Congrats on your new endeavor! The mobile roadside is the way to go for start up. The all in one trailer-kitchens can be bought used for a song (building one to specs can get a bit costly.) These mobiles are usually inspected and permitted by the Health Dept once per year depending on the state you are in.

Generally a Serv Safe person ie Certified Food Manager is also tied to the biz and that is recognized nationally now.

Now here in the lower northeast states we still must have our mobile or pop-up tents attached to a full on liscensed facility--since they want to know where the trailer or mobile unit is getting water from, dumping waste water at, or storage of food when not in the trailer itself.....If your health district requires that you can generally rent a kitchen from a community organization or non profit, where you can donate a portion of your profits to them. We did this for some time before we had our own facility, and were able to store our leftovers there and get water , dump water, and recycle our grease. A friend of ours did the same with a church he belonged to.
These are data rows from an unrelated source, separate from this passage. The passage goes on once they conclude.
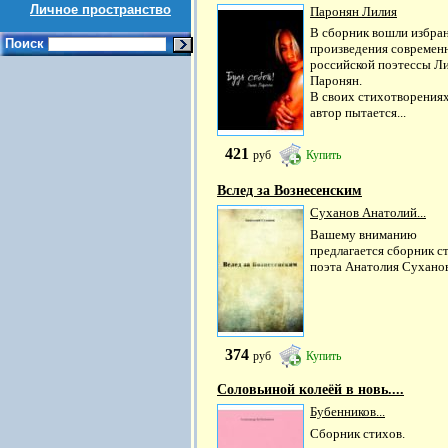
Личное пространство
Паронян Лилия
В сборник вошли избра
Поиск
произведения современ
российской поэтессы Л
Паронян.
В своих стихотворения
автор пытается...
421
руб
Купить
Вслед за Вознесенским
Суханов Анатолий...
Вашему вниманию
предлагается сборник с
поэта Анатолия Суханов
374
руб
Купить
Соловьиной колеёй в новь....
Бубенников...
Сборник стихов.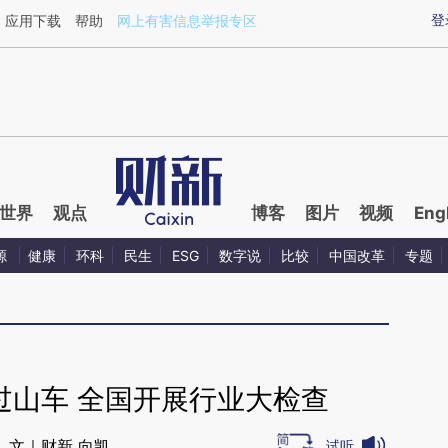
ixin.com/sIrokMOr](https://a.caixin.com/sIrokMOr)提
登
应用下载
帮助
网上有害信息举报专区
世界
观点
博客
图片
视频
Eng
源
健康
环科
民生
ESG
数字说
比较
中国改革
专题
过山车 全国开展行业大检查
文｜财新 向凯
试听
Now I caution this to you because some states are doing away with the renting saying that the original facility's permit is non-transferrable, but legally a commercial owner can sub rent to whomever they want. When we did rent we were required to carry our own liability insurance naming the kitchen owner as an additional insured, which was costly in itself.

It seems some states will consider your mobile unit THE certified kitchen but it's getting harder now. Many states are a bit stricter now.